FIG. 5A is a front view of the auxiliary trough 30 (viewed from the downstream side), and FIG. 5B is a side view of the auxiliary trough 30 shown in FIG. 5A as viewed from the left side. .. In FIG. 5A, the left-right direction of the figure is the width direction, and in FIG. 5B, the right direction of the figure is the transfer direction. As shown in FIGS. 5A and 5B, the auxiliary trough 30 has a shape in which the upper portion of the round pipe is cut out, similarly to the trough 3 described in detail. Further, the auxiliary trough 30 is provided with a plate-shaped flange portion 31 at an end portion on the downstream side in the transfer direction (right side in FIG. 5B). A bolt hole 31a through which a bolt fixed to the first support plate 91 is passed is formed in the flange portion 31. The auxiliary trough 30 corresponds to a groove like the trough 3, and a pair of support pieces 32, 32 extending inward in the width direction are provided on the groove defining surface 30a for determining the groove.

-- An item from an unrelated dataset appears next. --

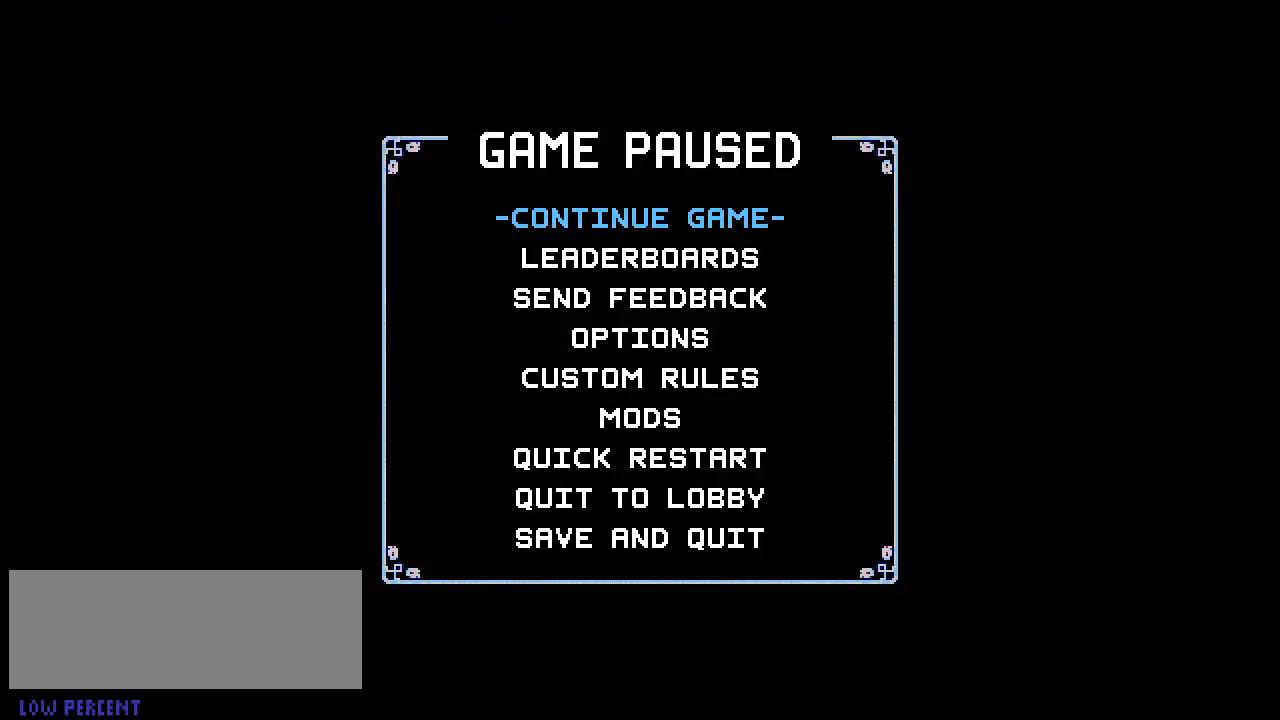
{"keys": [], "events": []}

FIG. 6A is a front view (viewed from the downstream side) of the auxiliary space forming member 80, and FIG. 6B is a view of the auxiliary space forming member 80 shown in FIG. 6A from the left side. It is a side view. In FIG. 6B, the right direction in the figure is the transfer direction. As shown in FIGS. 6A and 6B, the auxiliary space forming member 80 has a shape in which the lower portion of the round pipe is cut out, similarly to the space forming member 8 described in detail later. Further, the auxiliary space forming member 80 is provided with a plate-shaped flange portion 81 at an end portion on the downstream side in the transfer direction (right side in FIG. 6B). A bolt hole 81a through which a bolt fixed to the first support plate 91 is passed is formed in the flange portion 81.

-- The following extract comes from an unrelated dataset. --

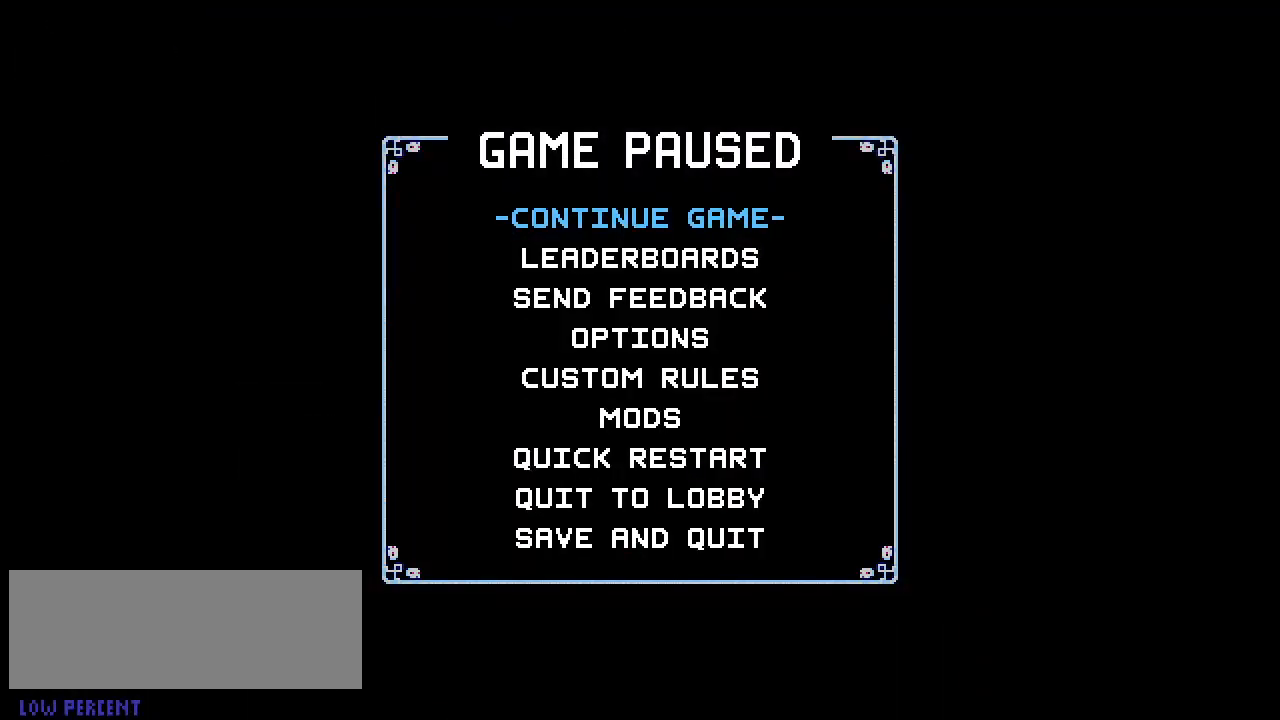
{"keys": [], "events": []}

As shown in FIGS. 3 (a) and 3 (b), the auxiliary trough 30 has four flange portions 31 joined to the surface of the first support plate 91 on the downstream side in the transfer direction in the present embodiment. It is fixed to the first support plate 91 by the fastening member 913. Further, in the present embodiment, the auxiliary space forming member 80 is fixed to the first support plate 91 by five fastening members 913 in a state where the flange portion 81 is joined to the surface of the first support plate 91 on the downstream side in the transfer direction. ing. As a result, a device is devised so as not to inadvertently create a gap between the auxiliary trough 30 and the auxiliary space forming member 80 and the first support plate 91. Further, as described above, the trough 3 is fixed to the surface of the first support plate 91 on the upstream side in the transfer direction, and the auxiliary trough 30 and the trough 3 are continuous in the transfer direction with the first support plate 91 interposed therebetween. It is connected in the state of. Further, a space forming member 8 is fixed to the surface of the first support plate 91 on the upstream side in the transfer direction, and the auxiliary space forming member 80 and the space forming member 8 are also continuous in the transfer direction with the first support plate 91 interposed therebetween. It is connected in the state of.

The discharge member 7 is fixed to the auxiliary trough 30 by the fastening member 732 in a state where the mounting piece 731 is mounted on the support piece 32 of the auxiliary trough 30. As a result, as shown in FIG. 3B, the discharge port 7a is arranged at a position where it has entered the auxiliary space forming member 80, and in the present embodiment, as shown by the solid arrow, the transfer direction from the discharge port 7a. The discharge member 7 is supported in a posture in which water is discharged in a substantially horizontal direction toward. If the auxiliary space forming member 80 is removed from the first support plate 91 and the discharge member 7 is removed from the auxiliary trough 30 and the water supply pipe 70, the discharge port 7a that has entered the auxiliary space forming member 80 can be removed from the auxiliary space forming member 80. It can be taken out from the state where it has entered the 80. As a result, for example, when the discharge port 7a is clogged with a contaminant, maintenance such as removing the contaminant can be performed.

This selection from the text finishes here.